◆ **WHAT YOU NEED TO DO**
[1] Reproduce the part of the post about the McMinnville fly-in starting at "Airport Rat Convention" and ending at "and the like.".
[2] Carry on the post about the McMinnville fly-in from the point where it stops.
*** TEXT SHOWN Section Begins ***
August 17, 2006

 

Airport Rat Convention

 

 Well, I haven’t flown in over a month. My last trip put me seven weeks behind in my home life and I needed to play catch-up. I’m ready to fly now. I just hope I haven’t forgotten how.

 

I’m getting ready to go to McMinnville, Oregon. It is the home of “The Spruce Goose”, Howard Hughes’s giant flying seaplane. It used to be in Long Beach, California but was purchased by the man that owns Evergreen Air and moved to McMinnville. I have seen the “Goose” before and believe it or not I once helped film a commercial of a couple of guys playing catch with a football on the top of the wing. My mission isn’t to see the “Goose” though. McMinnville is the home of the Northwest Antique Airplane Fly-in. Antique airplanes galore. Biplane rides and judging “Best of Show” and the like.

 

There is always a point during the day when an airport is closed for the aerobatic show guys. I’ve seen air shows for years and think I’ve seen everything you can do with an airplane, until I see the acts that are up for the day. There is always some guy who does something new. The new trick is usually named for the guy that did it first. It’s kinda like the “Fosbury Flop”. That was a new way to jump over the high jump bar at track meets. Mr. Fosbury may or may not have earned a gold medal. I don’t know. I couldn’t name one guy in the last ten Olympics with a gold but I do remember “The Fosbury Flop”.

 

Strangely enough a world class Czechoslovakian aerobatic pilot made up a new maneuver and it didn’t get named after him. He named it himself and insisted that it be called “Lomcevak”. Czechoslovakian for headache. I think I’d like to meet this guy. The maneuver looks like it would give you a headache, a very big headache. What made him try to do this in the first place? Did it really give him a headache? After he did it the first time what made him do it again? Does it give everybody a headache? Every time I see it performed I think about whether or not it would give me a headache. I think about it. I’ll never know the answer because I know it would give me an upset stomach. The pilot would never let me near any vehicle of his again. Not even his skateboard.

 

I’m going down to McMinnville on Saturday, August 19th. Early when it is calm. I may camp over night and leave in the morning on Sunday when it’s calm. Last year it was a hundred degrees and the year before it was sixty-five degrees and rained out. This year it’s looking to be on the hundred degrees side again. A hundred degrees at an airport isn’t like a hundred anywhere else. Everything is asphalt, black asphalt. My feet get too hot and I usually sunburn something that hasn’t been out in the sun yet this year. I have to wear a hat now. I’ve lost enough hair that I get sunburned up there easily. Selsun Blue and Head and Shoulders by the quart can’t deal with the giant size dandruff flakes I get about four days after attending an air-show.

 

It seems that all the fly-ins have these kinds of shuttles. They take Airport Rats from one place to another. The wagon has bails of hay arranged around the perimeter for seats.
*** TEXT SHOWN Section Ends ***
*** MATERIAL SUPPLIED Section Begins ***
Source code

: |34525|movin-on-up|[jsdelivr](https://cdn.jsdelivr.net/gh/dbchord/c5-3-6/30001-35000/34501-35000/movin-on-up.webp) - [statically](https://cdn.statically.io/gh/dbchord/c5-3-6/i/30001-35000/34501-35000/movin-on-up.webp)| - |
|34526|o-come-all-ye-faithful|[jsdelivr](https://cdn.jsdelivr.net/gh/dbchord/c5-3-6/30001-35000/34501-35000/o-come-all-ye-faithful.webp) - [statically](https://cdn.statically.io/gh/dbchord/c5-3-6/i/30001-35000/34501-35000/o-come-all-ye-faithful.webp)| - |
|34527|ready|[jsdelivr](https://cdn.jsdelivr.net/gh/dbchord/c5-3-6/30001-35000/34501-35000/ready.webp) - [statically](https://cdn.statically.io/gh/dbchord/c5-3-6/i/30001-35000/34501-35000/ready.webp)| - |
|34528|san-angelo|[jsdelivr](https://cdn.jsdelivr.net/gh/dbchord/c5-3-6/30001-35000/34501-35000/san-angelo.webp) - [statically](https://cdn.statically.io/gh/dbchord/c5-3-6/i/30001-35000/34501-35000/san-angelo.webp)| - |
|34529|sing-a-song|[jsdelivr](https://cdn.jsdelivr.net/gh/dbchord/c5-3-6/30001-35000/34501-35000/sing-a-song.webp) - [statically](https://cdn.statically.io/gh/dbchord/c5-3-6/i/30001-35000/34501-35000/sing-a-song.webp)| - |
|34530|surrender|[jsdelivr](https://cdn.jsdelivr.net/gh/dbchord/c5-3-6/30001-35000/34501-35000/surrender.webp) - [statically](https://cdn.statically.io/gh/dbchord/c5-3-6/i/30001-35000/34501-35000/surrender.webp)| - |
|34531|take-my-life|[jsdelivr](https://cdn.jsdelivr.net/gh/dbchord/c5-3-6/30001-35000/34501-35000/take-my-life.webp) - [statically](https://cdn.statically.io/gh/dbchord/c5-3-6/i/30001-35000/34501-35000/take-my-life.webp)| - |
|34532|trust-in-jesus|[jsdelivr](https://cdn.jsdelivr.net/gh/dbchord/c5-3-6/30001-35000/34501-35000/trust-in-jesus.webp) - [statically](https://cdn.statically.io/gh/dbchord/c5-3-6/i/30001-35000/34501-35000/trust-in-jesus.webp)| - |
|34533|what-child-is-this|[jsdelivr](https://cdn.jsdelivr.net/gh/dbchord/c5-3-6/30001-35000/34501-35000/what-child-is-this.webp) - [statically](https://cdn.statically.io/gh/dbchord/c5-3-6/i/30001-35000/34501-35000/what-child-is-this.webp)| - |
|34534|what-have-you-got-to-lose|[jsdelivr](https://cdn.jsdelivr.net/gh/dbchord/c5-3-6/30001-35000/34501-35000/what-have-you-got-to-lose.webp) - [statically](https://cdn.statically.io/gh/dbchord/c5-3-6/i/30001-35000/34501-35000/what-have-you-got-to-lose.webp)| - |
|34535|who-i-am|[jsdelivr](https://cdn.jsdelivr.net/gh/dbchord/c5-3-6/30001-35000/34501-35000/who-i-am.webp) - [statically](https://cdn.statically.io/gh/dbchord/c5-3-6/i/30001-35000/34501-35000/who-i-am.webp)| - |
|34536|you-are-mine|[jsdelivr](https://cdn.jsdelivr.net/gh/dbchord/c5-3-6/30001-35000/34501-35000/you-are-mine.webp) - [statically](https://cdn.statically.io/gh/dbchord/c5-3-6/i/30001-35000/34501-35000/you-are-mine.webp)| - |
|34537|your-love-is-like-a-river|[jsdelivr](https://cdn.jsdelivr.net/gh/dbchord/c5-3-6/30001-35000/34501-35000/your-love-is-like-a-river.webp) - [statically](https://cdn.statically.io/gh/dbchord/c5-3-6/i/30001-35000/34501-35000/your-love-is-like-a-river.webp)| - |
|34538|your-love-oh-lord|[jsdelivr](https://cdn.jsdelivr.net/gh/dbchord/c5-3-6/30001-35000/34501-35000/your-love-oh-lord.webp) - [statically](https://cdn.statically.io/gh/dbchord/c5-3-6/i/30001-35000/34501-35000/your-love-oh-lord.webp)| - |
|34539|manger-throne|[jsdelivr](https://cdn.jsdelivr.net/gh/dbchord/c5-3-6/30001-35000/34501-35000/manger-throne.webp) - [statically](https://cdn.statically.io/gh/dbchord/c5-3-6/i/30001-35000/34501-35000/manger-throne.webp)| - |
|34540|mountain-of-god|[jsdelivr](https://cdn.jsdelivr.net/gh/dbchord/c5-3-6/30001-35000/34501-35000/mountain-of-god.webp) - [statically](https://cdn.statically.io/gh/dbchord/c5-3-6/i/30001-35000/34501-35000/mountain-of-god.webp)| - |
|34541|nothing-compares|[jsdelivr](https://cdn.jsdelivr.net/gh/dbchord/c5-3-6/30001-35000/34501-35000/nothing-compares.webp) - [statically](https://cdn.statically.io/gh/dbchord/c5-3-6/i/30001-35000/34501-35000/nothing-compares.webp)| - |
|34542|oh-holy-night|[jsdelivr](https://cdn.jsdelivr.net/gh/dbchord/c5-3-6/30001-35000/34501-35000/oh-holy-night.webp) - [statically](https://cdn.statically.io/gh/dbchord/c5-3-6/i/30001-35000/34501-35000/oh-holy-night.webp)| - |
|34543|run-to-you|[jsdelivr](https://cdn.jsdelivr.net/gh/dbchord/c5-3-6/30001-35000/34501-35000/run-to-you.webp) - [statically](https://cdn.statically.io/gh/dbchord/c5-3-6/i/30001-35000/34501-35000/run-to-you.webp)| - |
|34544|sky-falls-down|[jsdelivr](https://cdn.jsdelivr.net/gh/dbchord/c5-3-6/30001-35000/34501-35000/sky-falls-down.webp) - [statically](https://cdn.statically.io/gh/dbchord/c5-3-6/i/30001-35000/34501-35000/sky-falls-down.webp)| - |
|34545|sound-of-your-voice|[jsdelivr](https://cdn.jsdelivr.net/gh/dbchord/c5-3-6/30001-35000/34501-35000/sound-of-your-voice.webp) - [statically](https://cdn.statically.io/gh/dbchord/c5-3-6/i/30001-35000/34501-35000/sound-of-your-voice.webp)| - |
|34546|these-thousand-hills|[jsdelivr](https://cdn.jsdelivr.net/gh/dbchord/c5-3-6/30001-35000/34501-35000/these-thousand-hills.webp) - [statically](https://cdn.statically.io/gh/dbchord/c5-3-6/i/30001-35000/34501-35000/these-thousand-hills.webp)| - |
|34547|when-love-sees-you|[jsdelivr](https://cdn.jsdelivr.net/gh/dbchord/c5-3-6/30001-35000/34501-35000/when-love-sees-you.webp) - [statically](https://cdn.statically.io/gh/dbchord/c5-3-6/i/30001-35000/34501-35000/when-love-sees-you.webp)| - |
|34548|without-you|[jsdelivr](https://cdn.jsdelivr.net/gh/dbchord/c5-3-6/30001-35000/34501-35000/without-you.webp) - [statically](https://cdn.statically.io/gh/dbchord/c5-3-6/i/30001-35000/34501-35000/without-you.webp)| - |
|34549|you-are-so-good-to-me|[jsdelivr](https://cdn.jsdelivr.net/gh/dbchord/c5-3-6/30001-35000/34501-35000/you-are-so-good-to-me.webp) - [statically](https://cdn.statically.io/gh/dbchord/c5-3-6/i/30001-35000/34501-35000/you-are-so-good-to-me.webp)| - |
*** MATERIAL SUPPLIED Section Ends ***
◆ **RESPONSES FOR EACH TASK**
[1]
Airport Rat Convention

 

 Well, I haven’t flown in over a month. My last trip put me seven weeks behind in my home life and I needed to play catch-up. I’m ready to fly now. I just hope I haven’t forgotten how.

 

I’m getting ready to go to McMinnville, Oregon. It is the home of “The Spruce Goose”, Howard Hughes’s giant flying seaplane. It used to be in Long Beach, California but was purchased by the man that owns Evergreen Air and moved to McMinnville. I have seen the “Goose” before and believe it or not I once helped film a commercial of a couple of guys playing catch with a football on the top of the wing. My mission isn’t to see the “Goose” though. McMinnville is the home of the Northwest Antique Airplane Fly-in. Antique airplanes galore. Biplane rides and judging “Best of Show” and the like.

[2]
Air-shows are really conventions for Airport Rats. I often think that it is a way for people that are already in aviation to suck money out of the Airport Rat’s wallets. The food is supplied by people that work traveling Carnivals. I don’t think I have the vocabulary to write about the quality of food that is served out of the side of a truck that has a Confederate Flag for a front license plate.

 

I have always had an interest in flying and took lessons in the 1970’s but after about 8 hours I quit. I just didn’t know what I would do with the license once I got it. (OK I confess, for about twenty years I was an Airport Rat. Not a pilot and hanging out at airports. Don’t tell anyone else.) 

 

There are a whole pile of things you can do with a pilot’s license. There are always the obvious pilot’s jobs. You all know them, I don’t have to list them here. There are plenty of other things to do with an airplane that don’t involve making money. Almost everything that happens around airplanes involves spending money though. Aviation is really an odd place. You make money in miniscule amounts and spend it in large amounts.

 

I found flying camping. What fun. I took my family of four to some incredible places. My boys grew up going to wonderful places by small airplane and pitching a tent under the wing. Wish I had grown up like they did.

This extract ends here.